Tousled Salt-and-Pepper Undercut

A subtle undercut tucked beneath longer top layers gives short hair lift and removes weight from thick or coarse hair. It is one of the best-kept secrets for women who want a low-maintenance style with hidden edge.

Salt-and-pepper is the most natural way to wear gray, blending darker base hair with brighter strands. It needs almost no maintenance beyond a purple shampoo every other wash to keep the lighter pieces from yellowing.

Why this works on a oblong face.
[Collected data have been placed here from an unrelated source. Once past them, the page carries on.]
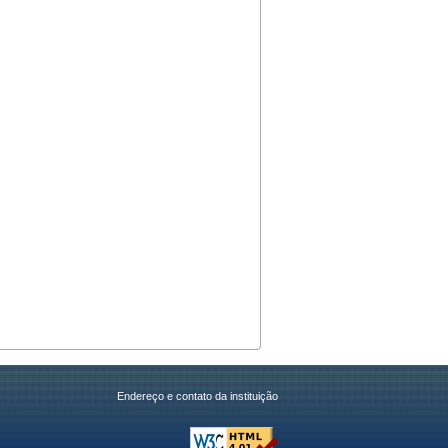
Endereço e contato da instituição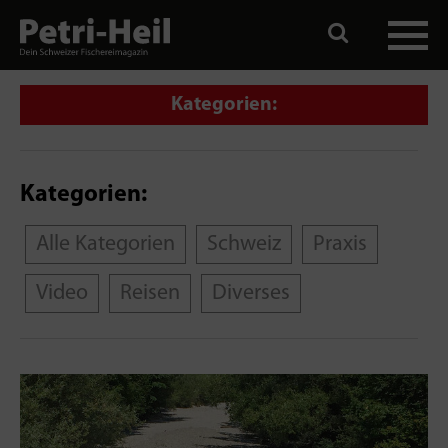
Kategorien:
Kategorien:
Alle Kategorien
Schweiz
Praxis
Video
Reisen
Diverses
Oblong or long faces look best with width at the sides, often through a soft fringe and curl or wave around the cheekbones, which visually shortens a longer face. Width at the cheekbones, length minimized at the crown. A horizontal-feeling cut — heavy fringe, side-sweeping waves, even tucked-behind-ear styling — visually shortens the face.

On curly hair. On curly hair, the cut is shaped dry, curl by curl, so each spiral lands where it's supposed to. A lightweight gel scrunched into damp hair preserves definition without crunch. A sulfate-free cleansing conditioner, a curl-defining gel, and a microfibre towel are the three non-negotiables. Avoid alcohol-heavy mousses; they pull moisture out of curls that are already drier than the rest of your scalp.

The tousled variation softens the silhouette compared with a straight undercut — most women in their 50s and 60s find that a touch of intentional looseness reads younger than a strictly geometric cut, while still keeping the polish of a deliberate shape.

Maintenance. A clipper touch-up every 3–4 weeks on the hidden section; the top can wait longer.

Daily styling. Lift the top section, mist the underside with dry shampoo, then drop the top layers back into place. From there, style the visible top however the cut suggests — round-brush smooth for a bob, finger-tousled for a pixie. The hidden undercut does the weight reduction; you don't need to fight it.

When this isn't the right cut. Not ideal if your hair is very fine on top — the shaved underside can be visible through the lighter top layers. A point-cut weight removal is a softer alternative.

Try-it tip. Pair the cut with a deep-conditioning treatment every two weeks. Mature hair tends to be drier, and shine is what makes any short style read as expensive.

How to ask for this at the salon

Tell your stylist you'd like a undercut styles with a tousled finish, in a salt and pepper tone. Bring a photo of the silhouette and discuss your growth pattern at the consultation — most fit issues come from cowlicks at the crown or temples that the cut needs to work around. For deeper context on the cut category, read our complete guide to Undercut Styles.

More Undercut Styles in this library

Other looks in Salt and Pepper

Different cut categories — same color story.